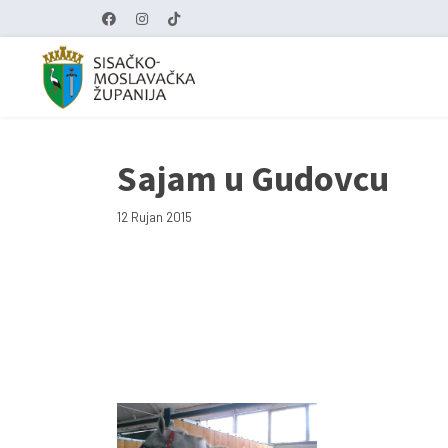
Sajam u Gudovcu
12 Rujan 2015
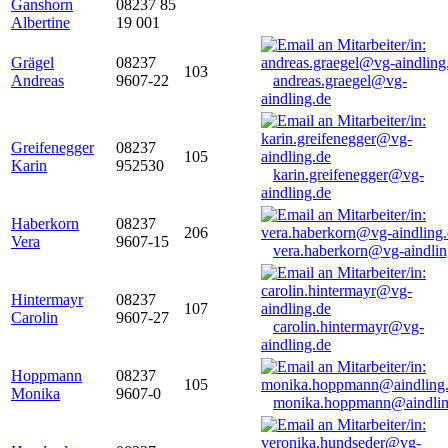
Ganshorn
08237 85
Albertine
19 001
Grägel
08237
103
Andreas
9607-22
andreas.graegel@vg-
aindling.de
Greifenegger
08237
105
Karin
952530
karin.greifenegger@vg-
aindling.de
Haberkorn
08237
206
Vera
9607-15
vera.haberkorn@vg-aindlin
Hintermayr
08237
107
Carolin
9607-27
carolin.hintermayr@vg-
aindling.de
Hoppmann
08237
105
Monika
9607-0
monika.hoppmann@aindlin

━━━━━━━━━━

■ **THE PROBLEM**
Rewrite the text of the listing with every "08237" replaced by "08230" and everything else unchanged. Leave the pictures out of your answer.

■ **WRITTEN ANSWER**
Sajam u Gudovcu
12 Rujan 2015
Ganshorn
08230 85
Albertine
19 001
Grägel
08230
103
Andreas
9607-22
andreas.graegel@vg-
aindling.de
Greifenegger
08230
105
Karin
952530
karin.greifenegger@vg-
aindling.de
Haberkorn
08230
206
Vera
9607-15
vera.haberkorn@vg-aindlin
Hintermayr
08230
107
Carolin
9607-27
carolin.hintermayr@vg-
aindling.de
Hoppmann
08230
105
Monika
9607-0
monika.hoppmann@aindlin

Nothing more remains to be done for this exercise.